__Task input__
* * * * * * *

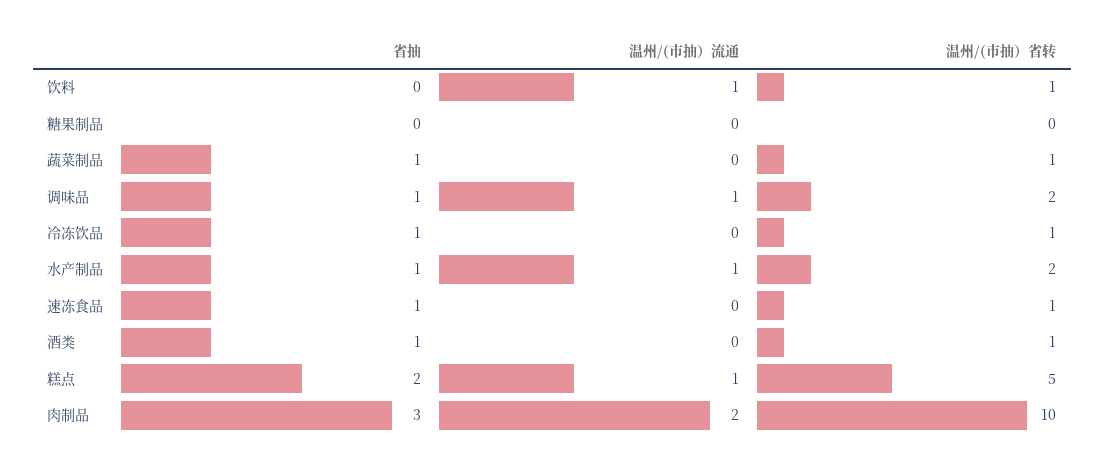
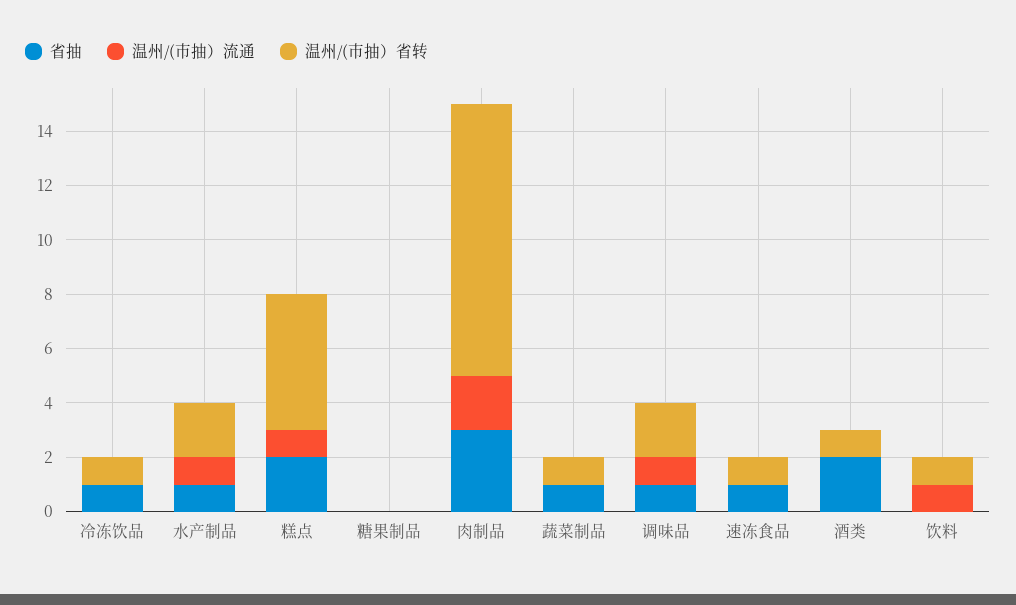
  {
    "省抽": {
      "饮料": 0,
      "糖果制品": 0,
      "蔬菜制品": 1,
      "调味品": 1,
      "冷冻饮品": 1,
      "水产制品": 1,
      "速冻食品": 1,
-     "酒类": 1,
+     "酒类": 2,
      "糕点": 2,
      "肉制品": 3
    },
    "温州/(市抽）流通": {
      "饮料": 1,
      "糖果制品": 0,
      "蔬菜制品": 0,
      "调味品": 1,
      "冷冻饮品": 0,
      "水产制品": 1,
      "速冻食品": 0,
      "酒类": 0,
      "糕点": 1,
      "肉制品": 2
    },
    "温州/(市抽）省转": {
      "饮料": 1,
      "糖果制品": 0,
      "蔬菜制品": 1,
      "调味品": 2,
      "冷冻饮品": 1,
      "水产制品": 2,
      "速冻食品": 1,
      "酒类": 1,
      "糕点": 5,
      "肉制品": 10
    }
  }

* * * * * * *

__Job item__
Could you give the material again exactly as it stands, omitting any image?

__Reply__
  {
    "省抽": {
      "饮料": 0,
      "糖果制品": 0,
      "蔬菜制品": 1,
      "调味品": 1,
      "冷冻饮品": 1,
      "水产制品": 1,
      "速冻食品": 1,
-     "酒类": 1,
+     "酒类": 2,
      "糕点": 2,
      "肉制品": 3
    },
    "温州/(市抽）流通": {
      "饮料": 1,
      "糖果制品": 0,
      "蔬菜制品": 0,
      "调味品": 1,
      "冷冻饮品": 0,
      "水产制品": 1,
      "速冻食品": 0,
      "酒类": 0,
      "糕点": 1,
      "肉制品": 2
    },
    "温州/(市抽）省转": {
      "饮料": 1,
      "糖果制品": 0,
      "蔬菜制品": 1,
      "调味品": 2,
      "冷冻饮品": 1,
      "水产制品": 2,
      "速冻食品": 1,
      "酒类": 1,
      "糕点": 5,
      "肉制品": 10
    }
  }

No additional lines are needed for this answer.